▶ [The records]
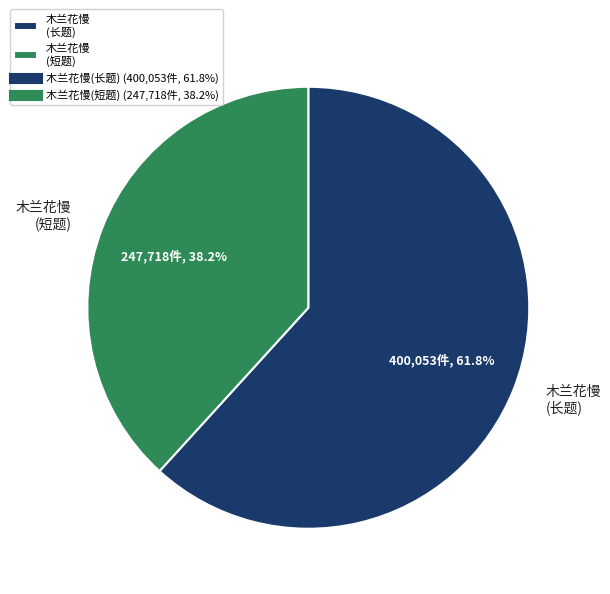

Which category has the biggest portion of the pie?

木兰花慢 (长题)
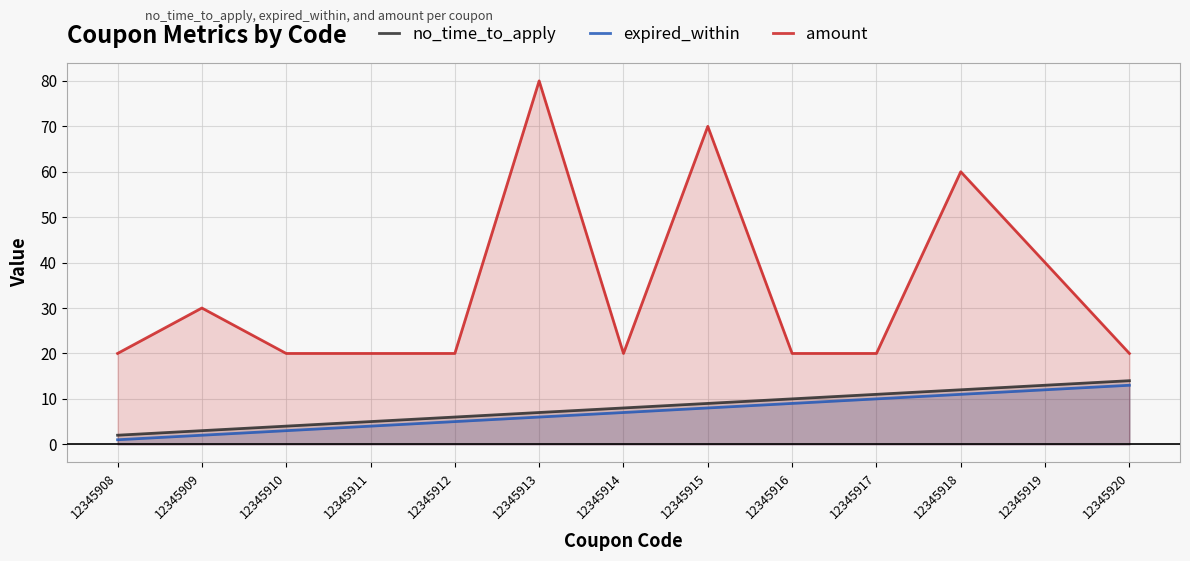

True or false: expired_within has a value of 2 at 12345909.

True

==

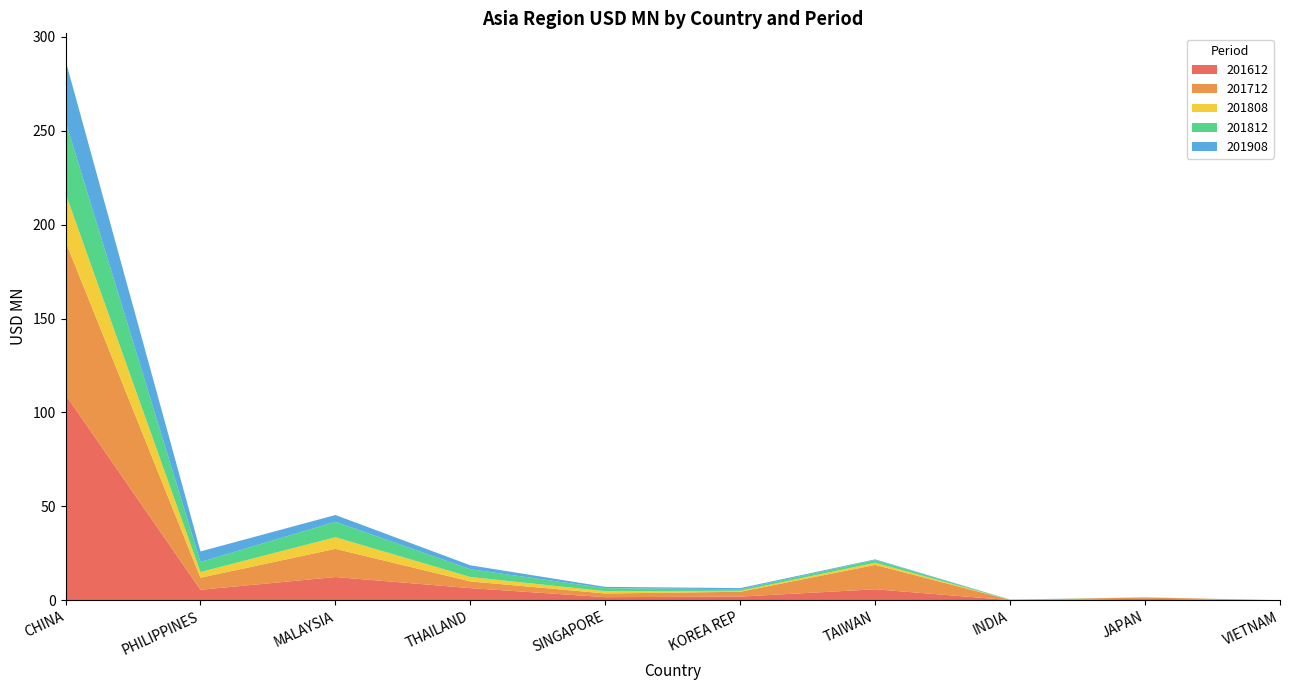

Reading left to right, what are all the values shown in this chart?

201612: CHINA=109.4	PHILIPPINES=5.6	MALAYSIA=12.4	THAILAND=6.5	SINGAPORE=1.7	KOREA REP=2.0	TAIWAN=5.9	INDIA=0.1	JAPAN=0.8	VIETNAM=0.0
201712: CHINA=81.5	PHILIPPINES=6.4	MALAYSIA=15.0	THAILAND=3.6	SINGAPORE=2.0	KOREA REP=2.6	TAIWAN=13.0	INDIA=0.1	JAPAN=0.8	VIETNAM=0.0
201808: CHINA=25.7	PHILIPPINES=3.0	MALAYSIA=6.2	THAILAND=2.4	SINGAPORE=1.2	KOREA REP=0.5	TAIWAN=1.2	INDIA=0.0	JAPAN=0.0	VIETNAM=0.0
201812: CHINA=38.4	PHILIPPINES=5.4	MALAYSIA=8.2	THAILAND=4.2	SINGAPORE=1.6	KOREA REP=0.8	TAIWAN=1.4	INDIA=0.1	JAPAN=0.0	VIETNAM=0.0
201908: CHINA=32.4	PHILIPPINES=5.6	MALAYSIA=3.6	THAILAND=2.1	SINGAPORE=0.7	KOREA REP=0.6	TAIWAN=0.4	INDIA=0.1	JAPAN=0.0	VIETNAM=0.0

---

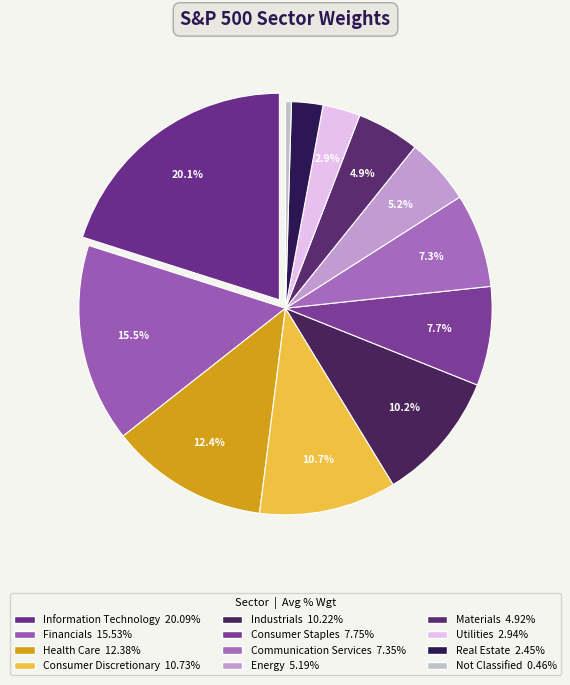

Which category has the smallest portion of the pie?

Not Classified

▶ [What you should do]
Reproduce the data above verbatim, starting at the line containing "Which category has the biggest" and ending at the line containing "True or false: expired_within". Omit the pictures from your output.

▶ [Result of the exercise]
Which category has the biggest portion of the pie?

木兰花慢 (长题)

True or false: expired_within has a value of 2 at 12345909.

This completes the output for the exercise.